■ **Information shown**:
┄┄┄┄┄┄┄┄┄┄

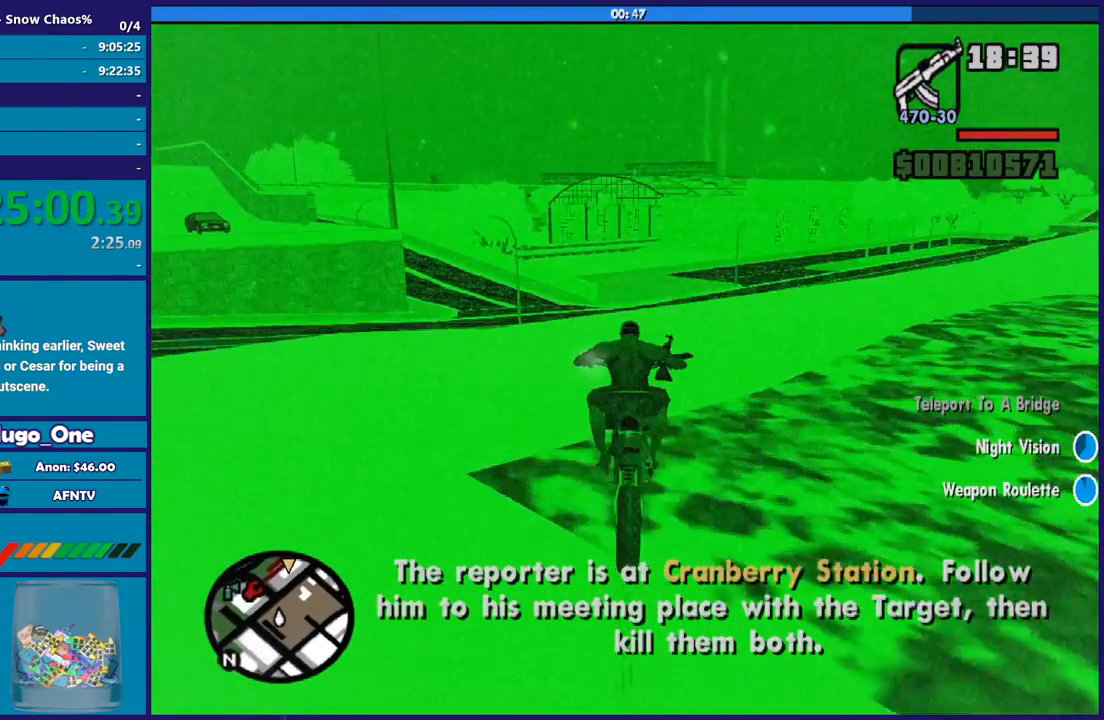
{"buttons": ["R2"], "left_stick": "center", "right_stick": "center", "button_events": []}
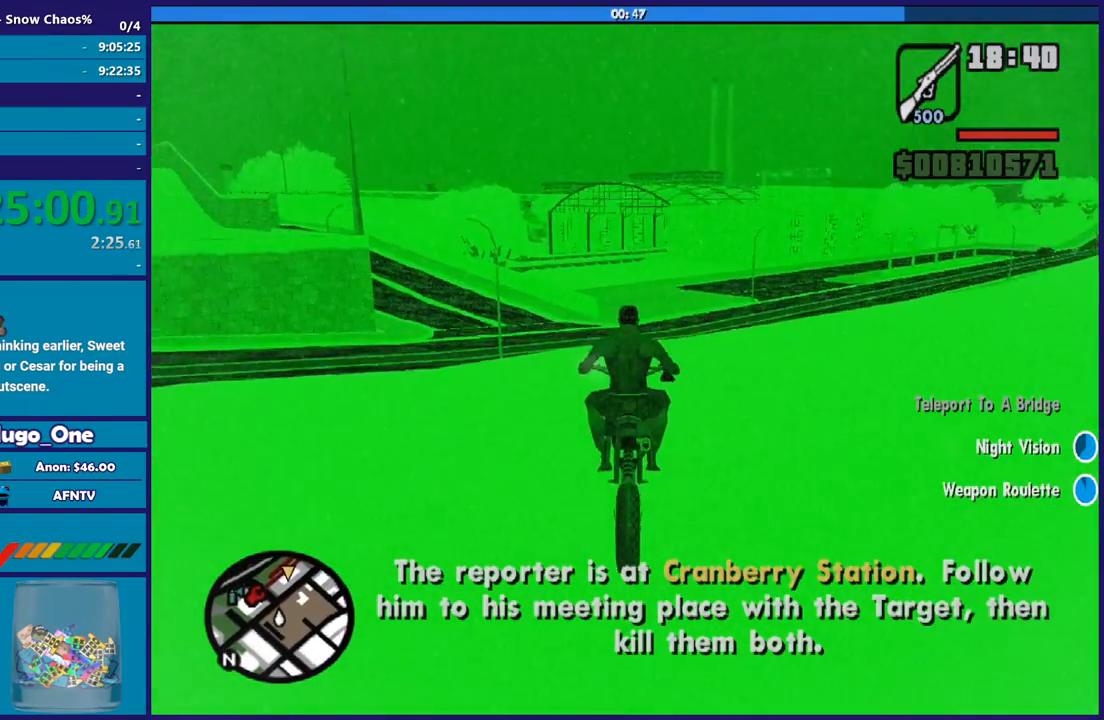
{"buttons": ["R2"], "left_stick": "center", "right_stick": "center", "button_events": []}
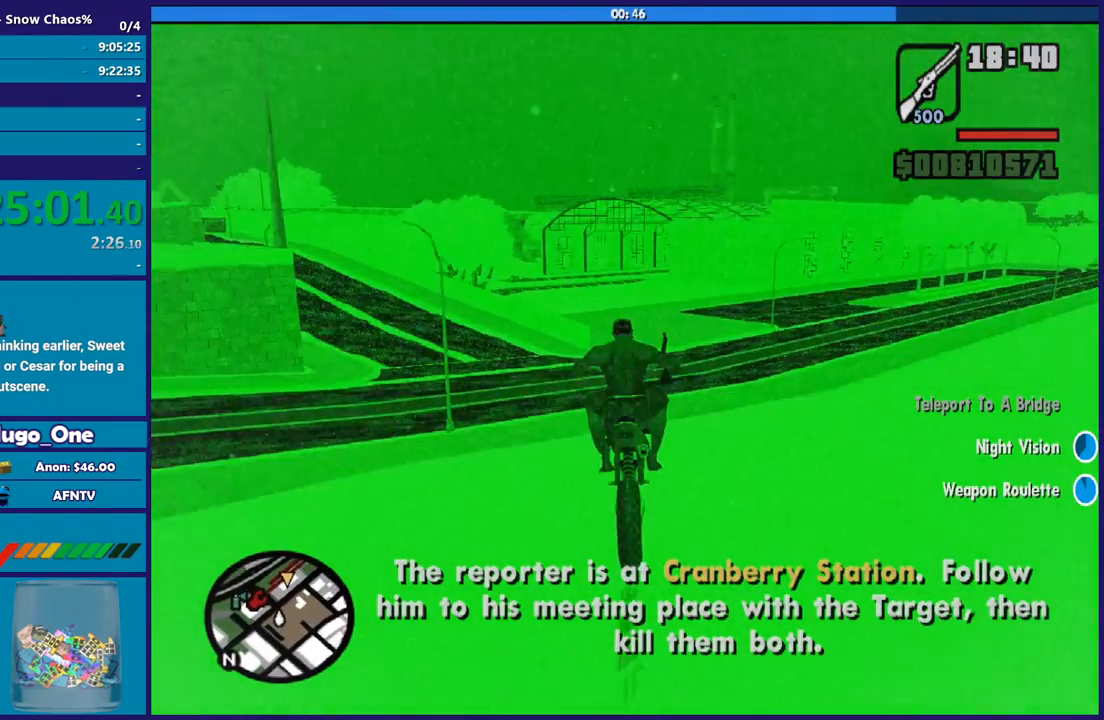
{"buttons": ["R2"], "left_stick": "center", "right_stick": "center", "button_events": []}
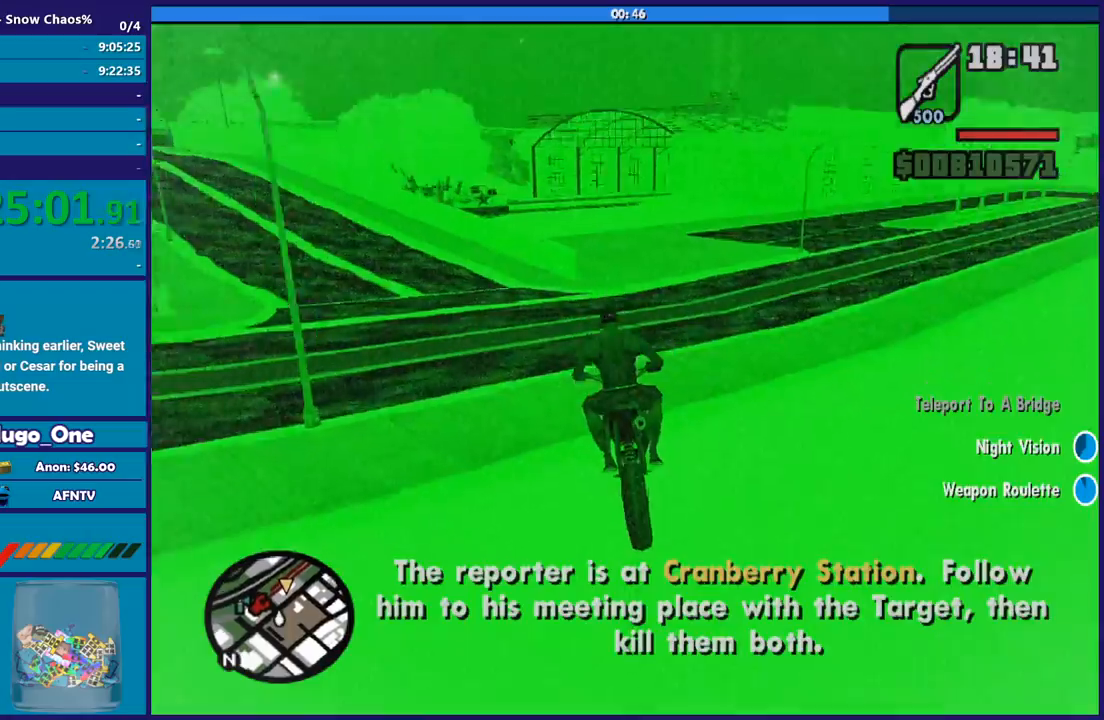
{"buttons": ["R2"], "left_stick": "up", "right_stick": "center", "button_events": []}
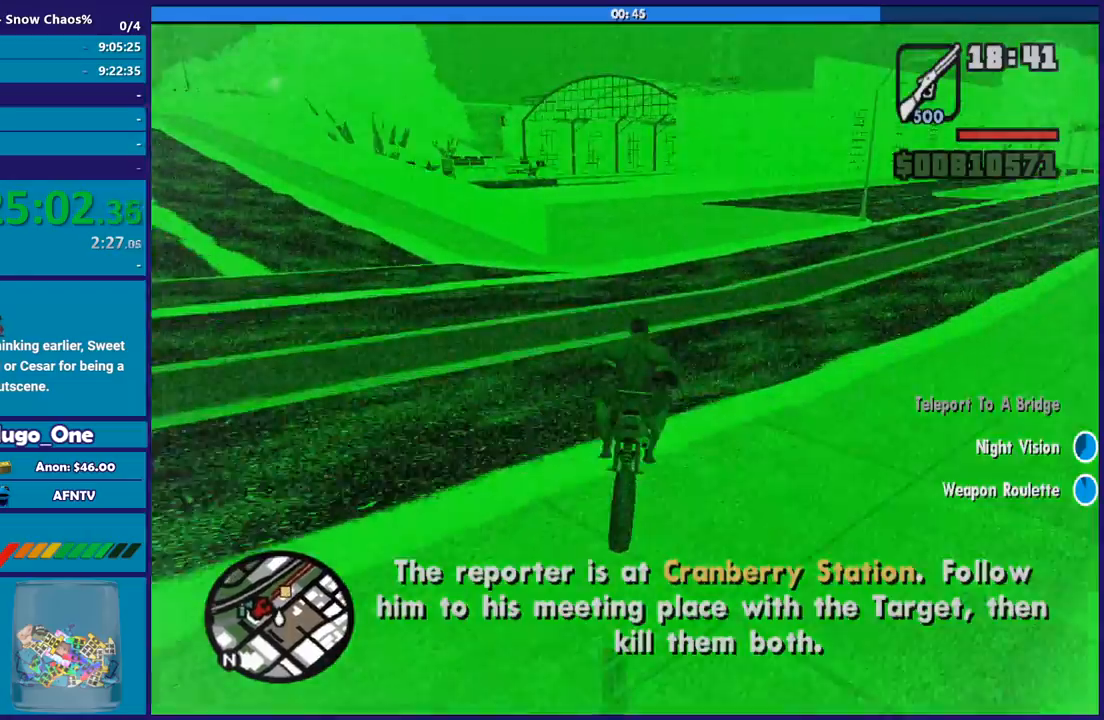
{"buttons": ["R2"], "left_stick": "up-left", "right_stick": "center", "button_events": []}
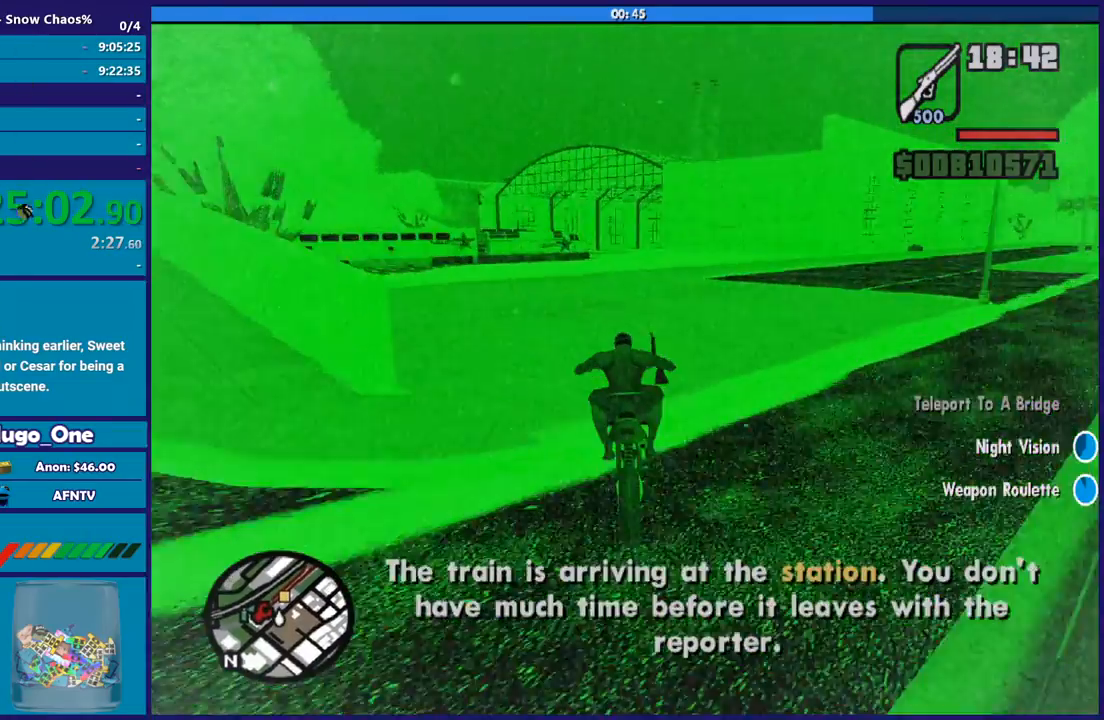
{"buttons": ["R2"], "left_stick": "up", "right_stick": "center", "button_events": []}
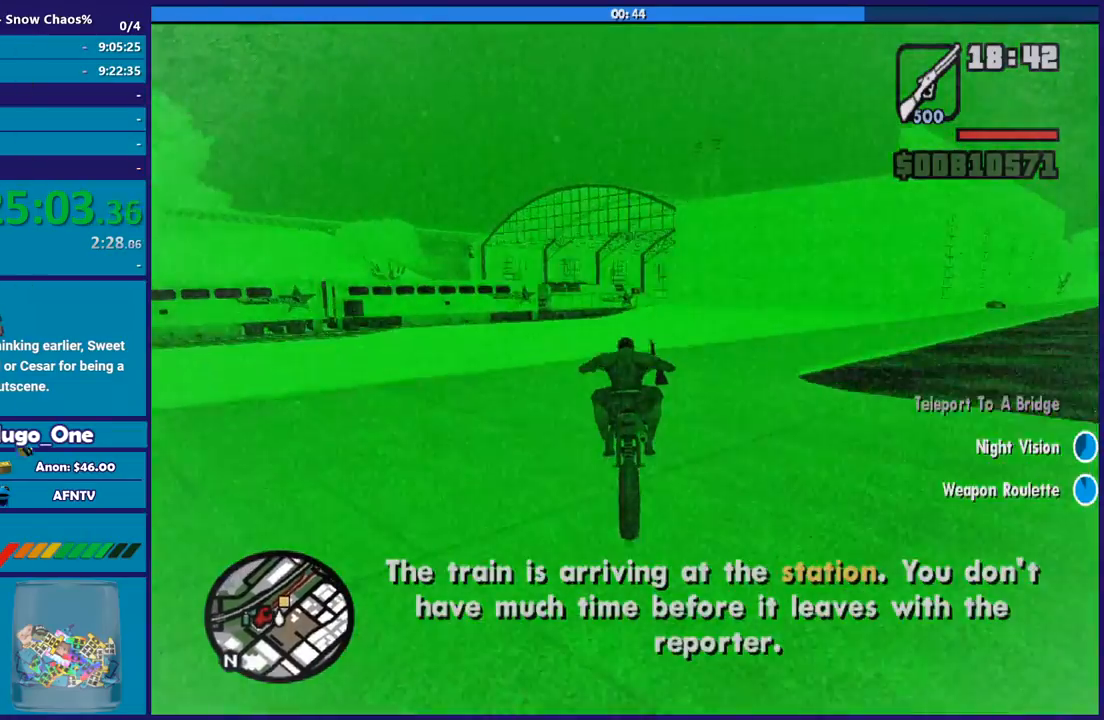
{"buttons": ["R2"], "left_stick": "center", "right_stick": "center", "button_events": []}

┄┄┄┄┄┄┄┄┄┄

Retype every entry word for word, but do not carry over the pictures.

■ **Task result**:
{"buttons": ["R2"], "left_stick": "center", "right_stick": "center", "button_events": []}
{"buttons": ["R2"], "left_stick": "center", "right_stick": "center", "button_events": []}
{"buttons": ["R2"], "left_stick": "center", "right_stick": "center", "button_events": []}
{"buttons": ["R2"], "left_stick": "up", "right_stick": "center", "button_events": []}
{"buttons": ["R2"], "left_stick": "up-left", "right_stick": "center", "button_events": []}
{"buttons": ["R2"], "left_stick": "up", "right_stick": "center", "button_events": []}
{"buttons": ["R2"], "left_stick": "center", "right_stick": "center", "button_events": []}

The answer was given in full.